WHAT IS REQUIRED: The answer must be an exact copy of the lines from the one containing "staining of human" through the final line of the material, both included, and nothing else.
——————————
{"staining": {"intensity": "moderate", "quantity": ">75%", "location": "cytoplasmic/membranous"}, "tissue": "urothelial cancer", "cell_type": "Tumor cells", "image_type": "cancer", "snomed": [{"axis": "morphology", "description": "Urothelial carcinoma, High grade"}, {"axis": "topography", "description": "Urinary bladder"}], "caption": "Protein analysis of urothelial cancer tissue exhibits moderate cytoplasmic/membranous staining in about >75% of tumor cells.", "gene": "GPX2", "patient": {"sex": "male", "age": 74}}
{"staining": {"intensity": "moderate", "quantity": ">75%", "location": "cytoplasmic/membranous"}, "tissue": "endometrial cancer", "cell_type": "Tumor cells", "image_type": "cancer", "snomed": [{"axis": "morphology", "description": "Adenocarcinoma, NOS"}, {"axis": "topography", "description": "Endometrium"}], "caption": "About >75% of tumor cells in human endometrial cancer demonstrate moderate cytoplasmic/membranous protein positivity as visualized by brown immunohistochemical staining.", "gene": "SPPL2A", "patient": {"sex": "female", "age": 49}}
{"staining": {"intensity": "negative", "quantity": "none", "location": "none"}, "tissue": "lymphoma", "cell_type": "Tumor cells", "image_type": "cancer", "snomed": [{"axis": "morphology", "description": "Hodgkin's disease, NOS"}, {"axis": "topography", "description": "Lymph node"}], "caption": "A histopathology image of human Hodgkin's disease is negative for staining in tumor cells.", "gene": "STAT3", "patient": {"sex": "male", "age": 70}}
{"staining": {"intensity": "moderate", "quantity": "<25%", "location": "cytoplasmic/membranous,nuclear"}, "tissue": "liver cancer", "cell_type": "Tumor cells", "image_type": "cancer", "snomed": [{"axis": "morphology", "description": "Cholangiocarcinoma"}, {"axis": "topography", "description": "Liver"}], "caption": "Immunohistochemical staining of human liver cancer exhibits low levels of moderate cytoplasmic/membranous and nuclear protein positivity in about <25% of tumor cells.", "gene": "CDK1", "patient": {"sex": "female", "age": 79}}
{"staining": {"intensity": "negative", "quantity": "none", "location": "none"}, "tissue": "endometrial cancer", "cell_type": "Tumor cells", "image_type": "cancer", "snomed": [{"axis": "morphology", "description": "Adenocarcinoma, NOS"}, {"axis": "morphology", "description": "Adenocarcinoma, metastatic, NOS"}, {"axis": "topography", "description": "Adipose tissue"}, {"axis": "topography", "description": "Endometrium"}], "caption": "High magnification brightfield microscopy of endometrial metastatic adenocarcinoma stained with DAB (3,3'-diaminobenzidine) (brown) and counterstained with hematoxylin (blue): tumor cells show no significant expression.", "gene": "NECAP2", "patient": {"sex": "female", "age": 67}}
——————————
RESPONSE TO THIS TASK:
{"staining": {"intensity": "moderate", "quantity": "<25%", "location": "cytoplasmic/membranous,nuclear"}, "tissue": "liver cancer", "cell_type": "Tumor cells", "image_type": "cancer", "snomed": [{"axis": "morphology", "description": "Cholangiocarcinoma"}, {"axis": "topography", "description": "Liver"}], "caption": "Immunohistochemical staining of human liver cancer exhibits low levels of moderate cytoplasmic/membranous and nuclear protein positivity in about <25% of tumor cells.", "gene": "CDK1", "patient": {"sex": "female", "age": 79}}
{"staining": {"intensity": "negative", "quantity": "none", "location": "none"}, "tissue": "endometrial cancer", "cell_type": "Tumor cells", "image_type": "cancer", "snomed": [{"axis": "morphology", "description": "Adenocarcinoma, NOS"}, {"axis": "morphology", "description": "Adenocarcinoma, metastatic, NOS"}, {"axis": "topography", "description": "Adipose tissue"}, {"axis": "topography", "description": "Endometrium"}], "caption": "High magnification brightfield microscopy of endometrial metastatic adenocarcinoma stained with DAB (3,3'-diaminobenzidine) (brown) and counterstained with hematoxylin (blue): tumor cells show no significant expression.", "gene": "NECAP2", "patient": {"sex": "female", "age": 67}}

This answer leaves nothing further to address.